Starring Keir Dullea, Gary Lockwood, William Sylvester, Daniel Richter, Douglas Rain, Leonard Rossiter, Margaret Tyzack, Robert Beatty, Sean Sullivan and Frank Miller. Written by Arthur C. Clarke and Stanley Kubrick. Directed by Stanley Kubrick. Streaming on YouTube, Google Play and Starz. 164 minutes. G

2001: A Space Odyssey


⭐⭐⭐⭐

It was billed as “the ultimate trip,” and the hyperbole is entirely justified, then as now.

Stanley Kubrick’s space opus still seems like the future, more than half a century after release and 19 years after the significant title year. It never gets old and I never tire of seeing it, even after 50-plus viewings.

The film opened my eyes to the power of cinema, and how everything comes together to create a whole that exceeds the sum of its parts, from Douglas Trumbull’s dazzling special effects to the symphonic music by Richard and Johann Strauss and György Ligeti.

I first saw "2001" with my father on Jan. 22, 1969, my 13th birthday, at Toronto’s late lamented Glendale Theatre on Avenue Rd., then the place to go to see a film in the giant curved-screen Cinerama format of the day.

I was enchanted. Dad was baffled, but curious. He was in the majority of "2001" viewers who wondered how to connect the dots of a mind-blowing narrative that jumps from man-ape battles at the dawn of humankind to astronaut adventures en route to Jupiter in the 21st century, with a warning about the dangers of technology along the way.

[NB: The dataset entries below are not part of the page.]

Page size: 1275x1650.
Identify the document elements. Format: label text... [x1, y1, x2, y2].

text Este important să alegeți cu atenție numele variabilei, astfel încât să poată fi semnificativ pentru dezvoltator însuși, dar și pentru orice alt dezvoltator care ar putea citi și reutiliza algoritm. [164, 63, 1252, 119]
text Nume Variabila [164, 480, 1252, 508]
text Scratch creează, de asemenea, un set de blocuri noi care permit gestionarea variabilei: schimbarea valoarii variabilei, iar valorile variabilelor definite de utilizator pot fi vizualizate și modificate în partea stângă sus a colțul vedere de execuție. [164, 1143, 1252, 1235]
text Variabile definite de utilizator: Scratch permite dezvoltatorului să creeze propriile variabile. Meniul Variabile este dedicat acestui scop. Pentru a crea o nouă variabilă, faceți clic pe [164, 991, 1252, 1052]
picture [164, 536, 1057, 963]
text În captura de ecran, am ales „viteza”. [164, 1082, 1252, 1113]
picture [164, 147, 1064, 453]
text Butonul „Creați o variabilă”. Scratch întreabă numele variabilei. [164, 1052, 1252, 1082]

I admit it took me years and many viewings to really figure out the link: mysterious black monoliths appearing at various stages of the film represent an advanced alien race that is nudging dimwitted

earthlings toward the future. Kubrick co-wrote "200" with author Arthur C. Clarke, loosely basing it on Clarke’s 1951 short story "The Sentinel," about the discovery on Earth’s moon of a large artifact left by ancient extraterrestrials.

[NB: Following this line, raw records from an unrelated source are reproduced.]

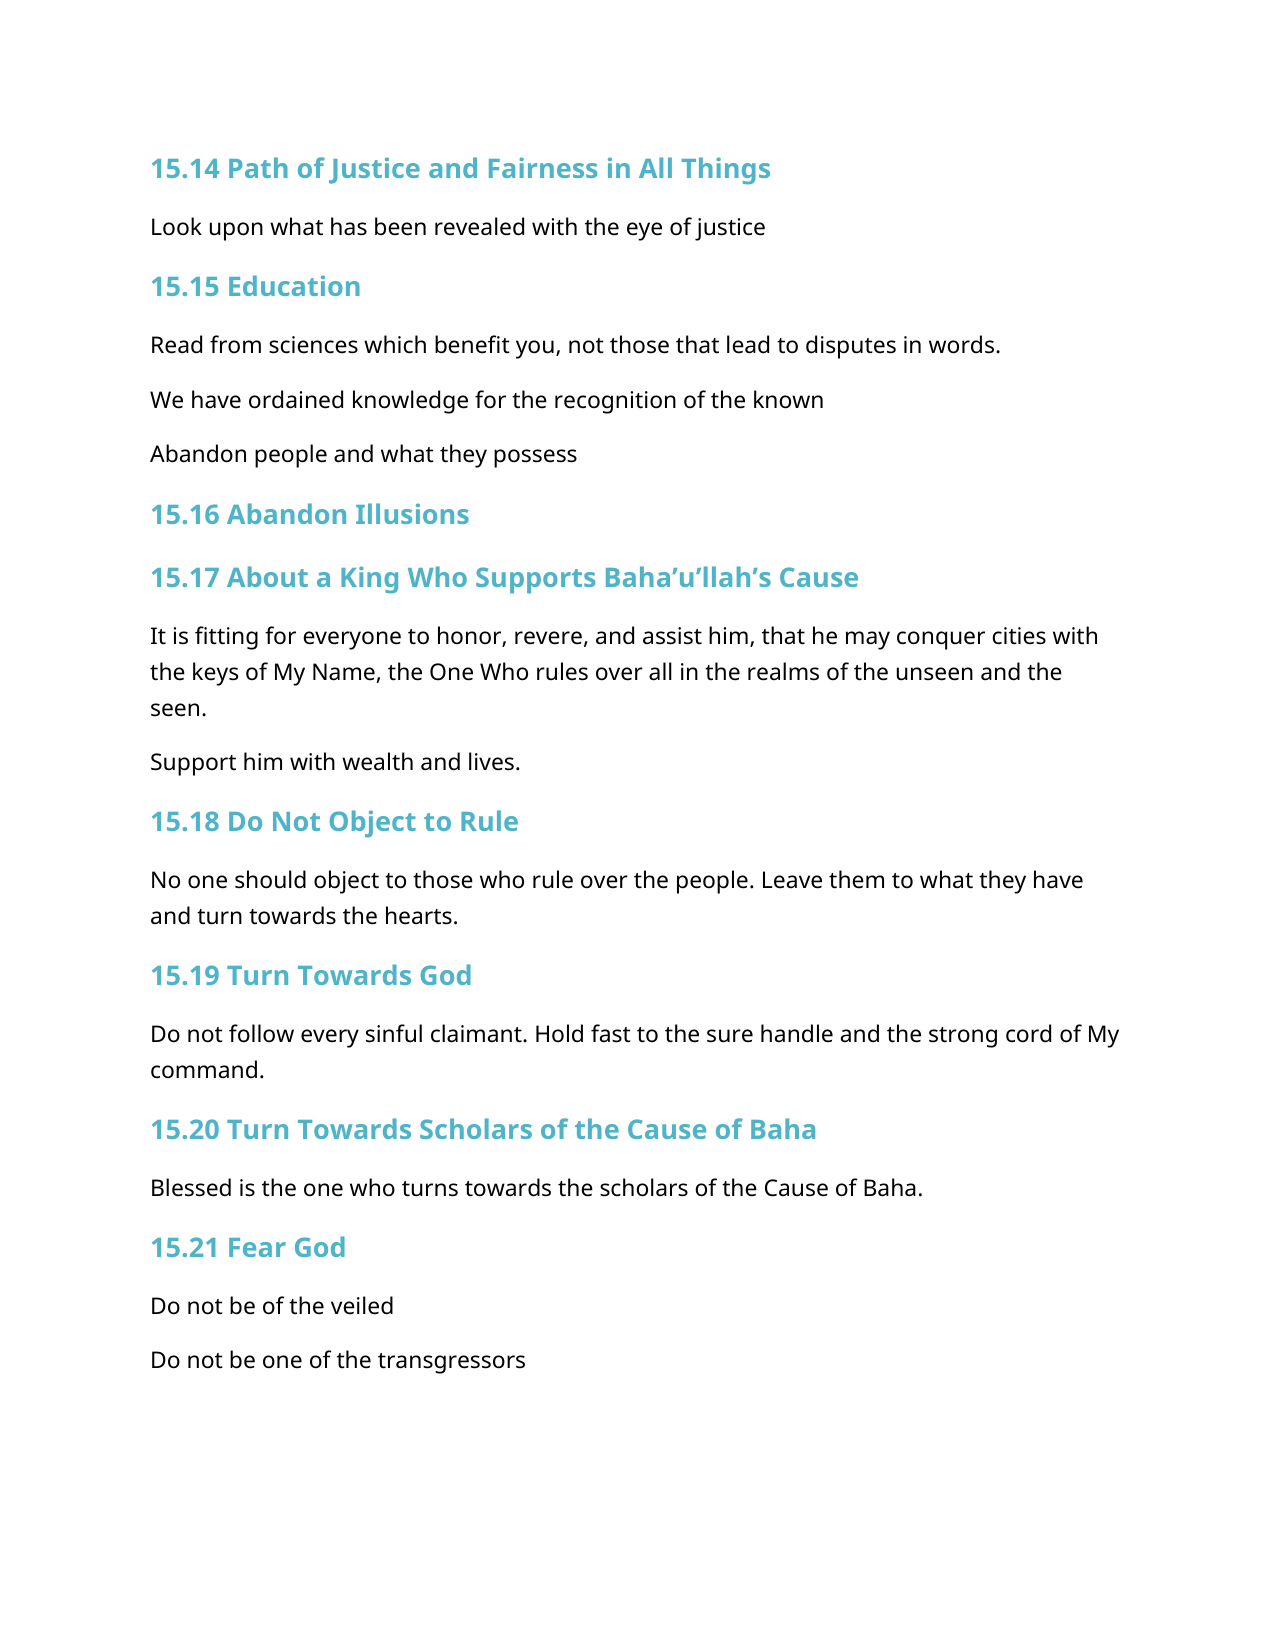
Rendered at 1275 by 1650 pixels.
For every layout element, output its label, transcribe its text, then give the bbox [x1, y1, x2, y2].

text Do not follow every sinful claimant. Hold fast to the sure handle and the strong cord of My command. [150, 1018, 1125, 1085]
text Read from sciences which benefit you, not those that lead to disputes in words. [150, 329, 1125, 360]
subtitle 15.16 Abandon Illusions [150, 495, 1125, 532]
text Do not be of the veiled [150, 1290, 1125, 1321]
subtitle 15.17 About a King Who Supports Baha’u’llah’s Cause [150, 558, 1125, 595]
text We have ordained knowledge for the recognition of the known [150, 384, 1125, 415]
text Blessed is the one who turns towards the scholars of the Cause of Baha. [150, 1172, 1125, 1203]
text Abandon people and what they possess [150, 438, 1125, 470]
subtitle 15.21 Fear God [150, 1228, 1125, 1265]
subtitle 15.18 Do Not Object to Rule [150, 803, 1125, 840]
text It is fitting for everyone to honor, revere, and assist him, that he may conquer cities with the keys of My Name, the One Who rules over all in the realms of the unseen and the seen. [150, 619, 1125, 723]
subtitle 15.14 Path of Justice and Fairness in All Things [150, 150, 1125, 187]
text No one should object to those who rule over the people. Leave them to what they have and turn towards the hearts. [150, 864, 1125, 931]
subtitle 15.20 Turn Towards Scholars of the Cause of Baha [150, 1111, 1125, 1147]
text Look upon what has been revealed with the eye of justice [150, 211, 1125, 242]
text Do not be one of the transgressors [150, 1344, 1125, 1376]
subtitle 15.19 Turn Towards God [150, 957, 1125, 994]
text Support him with wealth and lives. [150, 746, 1125, 777]
subtitle 15.15 Education [150, 268, 1125, 305]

The monolith as manifest destiny is obvious but also subconscious, like the film’s famous “match cut” of a newly enlightened ape known as Moonwatcher throwing a bone into the sky, which leaps across millennia to become a space warship circling Earth.

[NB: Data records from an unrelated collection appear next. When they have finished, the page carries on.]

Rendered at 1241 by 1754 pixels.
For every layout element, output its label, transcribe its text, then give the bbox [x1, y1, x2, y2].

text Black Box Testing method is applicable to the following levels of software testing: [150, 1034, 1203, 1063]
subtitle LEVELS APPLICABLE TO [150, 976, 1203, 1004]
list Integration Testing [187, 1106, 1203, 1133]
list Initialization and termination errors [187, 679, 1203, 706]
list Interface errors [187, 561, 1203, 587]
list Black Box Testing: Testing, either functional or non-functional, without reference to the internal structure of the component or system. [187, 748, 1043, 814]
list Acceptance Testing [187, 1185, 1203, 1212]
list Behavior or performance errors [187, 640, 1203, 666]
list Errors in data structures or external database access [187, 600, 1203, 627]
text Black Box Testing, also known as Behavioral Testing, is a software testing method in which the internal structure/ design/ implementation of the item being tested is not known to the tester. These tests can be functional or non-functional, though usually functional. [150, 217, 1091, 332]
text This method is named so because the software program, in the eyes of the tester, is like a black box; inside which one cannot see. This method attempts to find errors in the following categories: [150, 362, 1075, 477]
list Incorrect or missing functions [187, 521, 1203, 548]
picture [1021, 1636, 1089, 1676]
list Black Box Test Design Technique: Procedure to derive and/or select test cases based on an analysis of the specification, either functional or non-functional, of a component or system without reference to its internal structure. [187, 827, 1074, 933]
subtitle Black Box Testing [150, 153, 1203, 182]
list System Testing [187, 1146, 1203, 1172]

We will soon meet Dr. Heywood Floyd (William Sylvester), an itinerant scientist visiting the moon on a top-secret mission, Jupiter-bound astronauts Dr. Dave Bowman (Keir Dullea) and Dr. Frank Poole (Gary Lockwood), and moviedom’s most marvellous head case, a disturbed super computer named HAL 9000 (voiced by Douglas Rain).

Despite all the advances in image technology and space science since the film’s 1968 unveiling — men have since walked on the moon and robots have rolled on Mars — "2001: A Space Odyssey" retains its power to fill your mind with mystery and wonder, your head forever tilted skywards.